Final reconstructions
Final Reconstruction Results of Model.

Qualitative results of full model reconstructions. Qualitative output of the full model. Each image shows the result of compression and reconstruction through the model architecture. The reconstructions retain global structure and local detail, demonstrating effective balance between compression and fidelity.

Metrics

PSNR chart
PSNR tracked during training of the three models. Shows gradual improvement in pixel-level similarity between input and reconstructed images over training steps.
SSIM chart
SSIM over training steps for the three models. Reflects improved perceptual similarity between the input and reconstruction.

Ablation Study

This includes evaluations of 3 model configurations.
  • CAE
  • CAE + Residual Blocks [CRB]
  • CAE + Residual Blocks + PatchGAN + Perceptual Loss [GCRB]
Ablation reconstruction comparison
Ablation study presenting reconstruction results for three configurations: CAE, CRB, and GCRB.

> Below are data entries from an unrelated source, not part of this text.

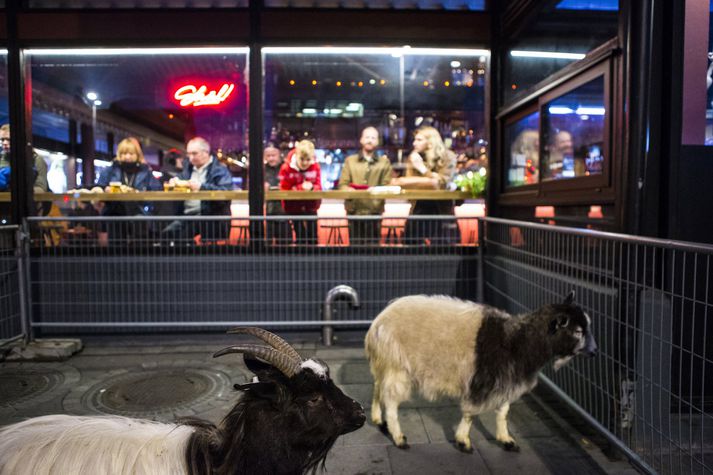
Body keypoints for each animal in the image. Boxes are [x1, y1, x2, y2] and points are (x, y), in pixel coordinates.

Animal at [368, 292, 596, 452]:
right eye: (577, 331)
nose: (594, 351)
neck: (518, 340)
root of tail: (377, 323)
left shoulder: (505, 381)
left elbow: (503, 412)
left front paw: (506, 440)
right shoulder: (483, 381)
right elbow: (471, 413)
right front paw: (463, 441)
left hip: (385, 364)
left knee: (378, 388)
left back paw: (378, 419)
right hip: (397, 367)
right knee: (391, 401)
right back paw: (399, 437)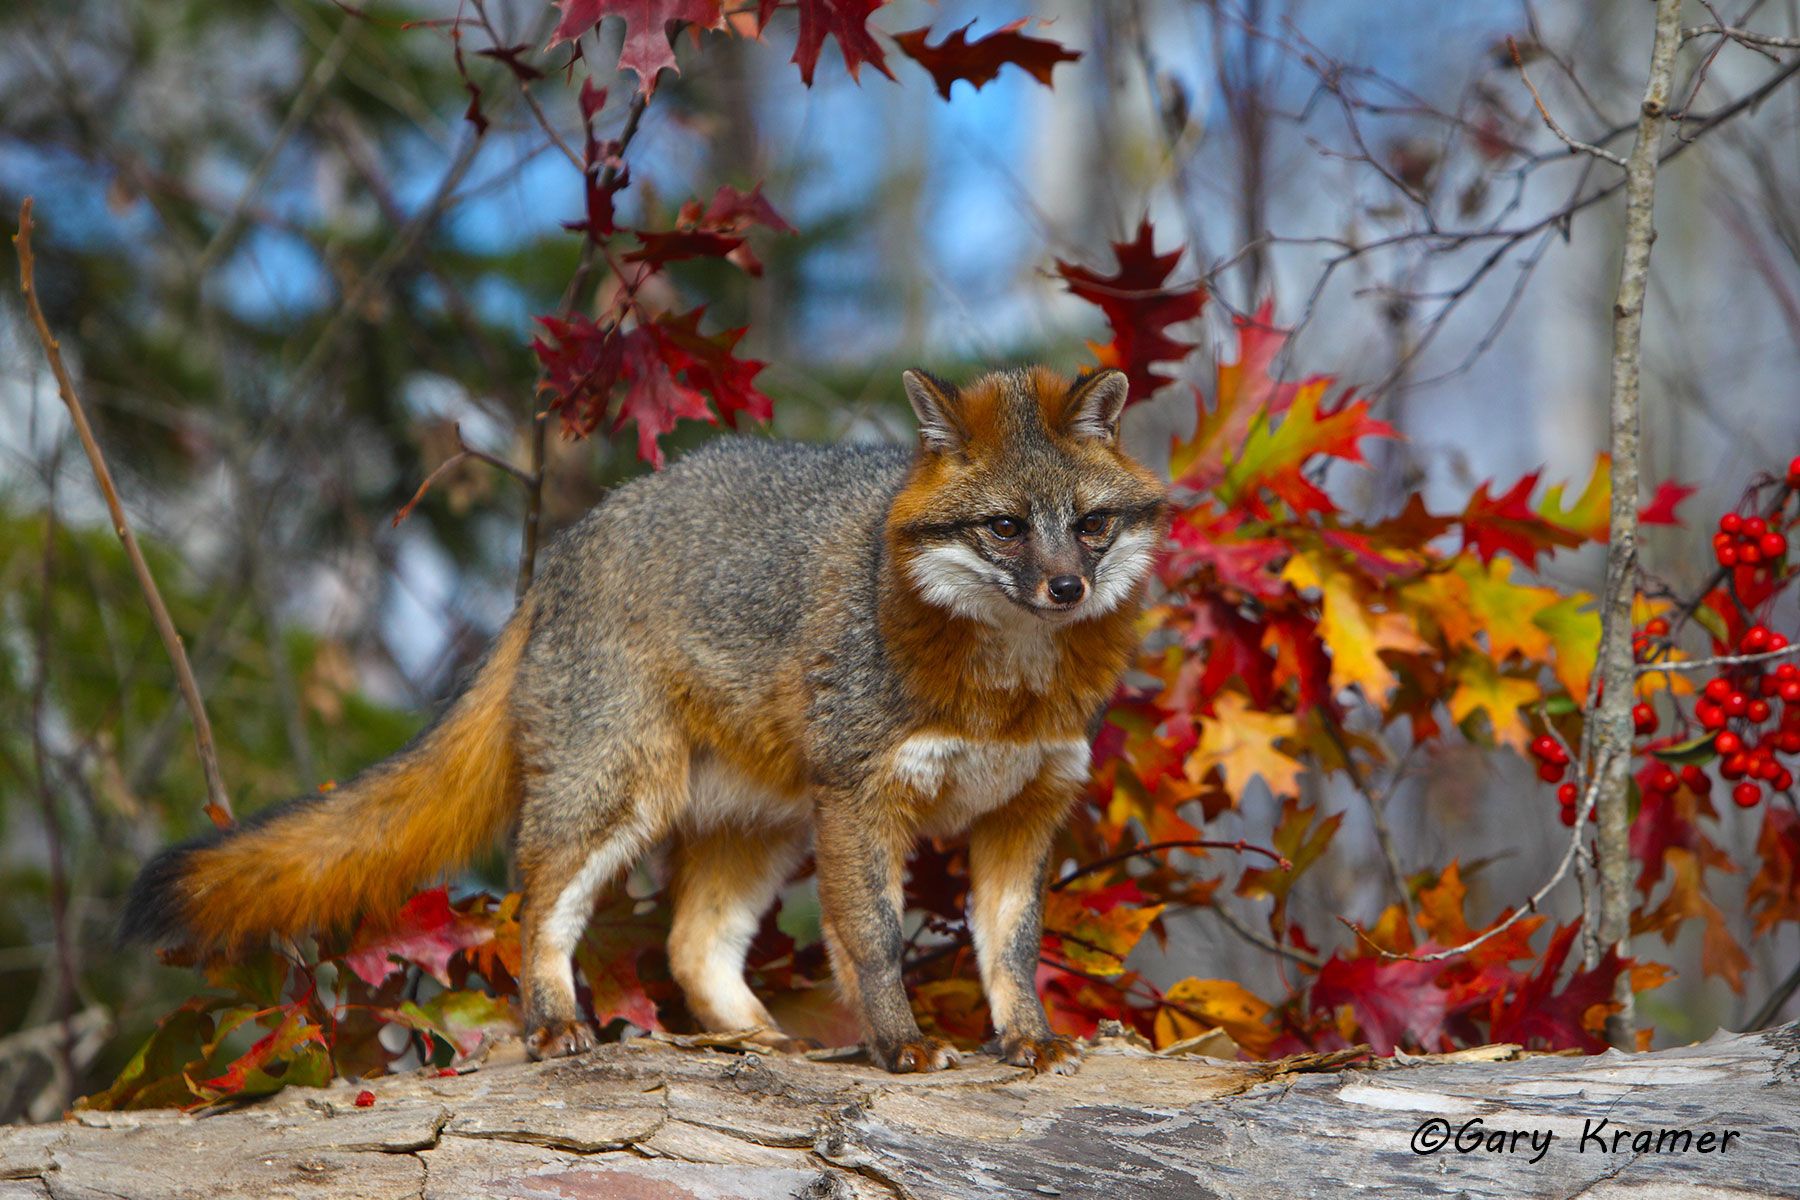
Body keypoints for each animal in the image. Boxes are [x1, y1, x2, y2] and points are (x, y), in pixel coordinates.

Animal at [123, 365, 1167, 1074]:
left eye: (1090, 525)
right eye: (1005, 528)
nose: (1067, 590)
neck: (1009, 689)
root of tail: (573, 541)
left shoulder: (1026, 809)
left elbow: (1013, 949)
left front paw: (1027, 1039)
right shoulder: (864, 798)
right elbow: (871, 939)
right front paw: (900, 1044)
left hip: (760, 830)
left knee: (688, 943)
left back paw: (758, 1040)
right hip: (618, 797)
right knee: (535, 900)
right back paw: (554, 1023)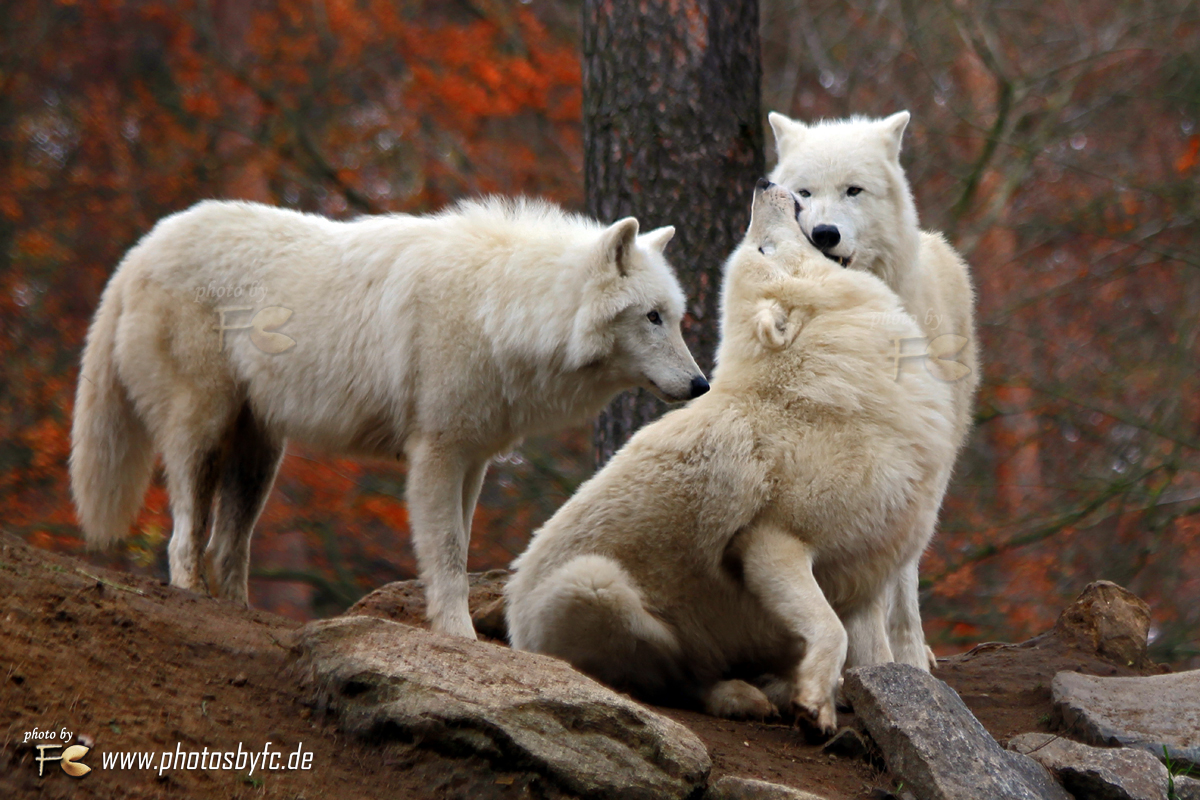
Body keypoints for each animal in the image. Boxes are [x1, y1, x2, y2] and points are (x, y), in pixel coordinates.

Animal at [70, 195, 705, 638]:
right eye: (652, 317)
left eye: (675, 317)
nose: (701, 385)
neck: (502, 308)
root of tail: (140, 249)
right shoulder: (436, 454)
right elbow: (447, 555)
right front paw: (460, 636)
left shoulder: (473, 461)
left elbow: (460, 547)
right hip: (202, 433)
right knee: (184, 540)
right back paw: (192, 598)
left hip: (260, 455)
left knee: (226, 549)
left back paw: (237, 610)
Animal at [506, 181, 955, 734]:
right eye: (762, 248)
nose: (764, 186)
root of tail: (515, 629)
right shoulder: (772, 545)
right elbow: (831, 630)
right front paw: (815, 707)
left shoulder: (867, 570)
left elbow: (878, 660)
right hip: (595, 584)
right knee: (675, 682)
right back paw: (744, 697)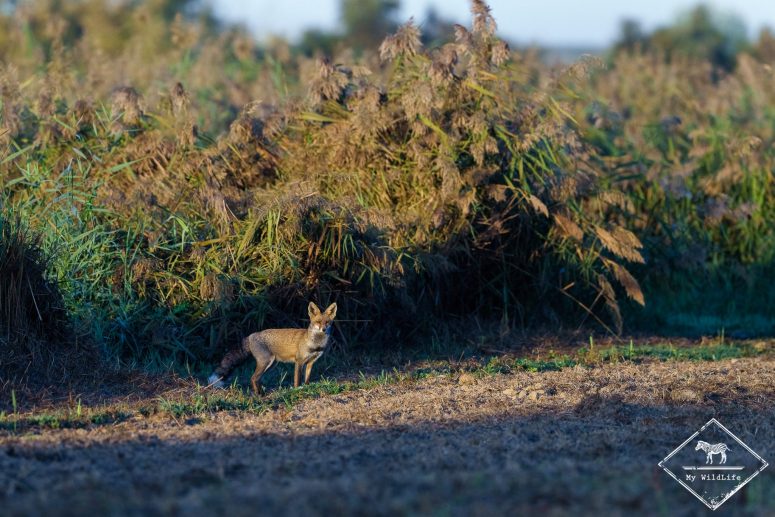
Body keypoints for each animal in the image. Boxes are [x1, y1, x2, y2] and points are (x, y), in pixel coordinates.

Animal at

The CAE model produces blurry reconstructions with noticeable checkerboard artifacts, especially in areas with rich textures. The CRB configuration enhances edge sharpness, improves pixel-level accuracy, and reduces artifacting. However, it still falls short in capturing fine details and textures, such as eye color, whiskers, and variations in fur. The GCRB model demonstrates further improvements, offering better preservation of detail and a more realistic overall appearance.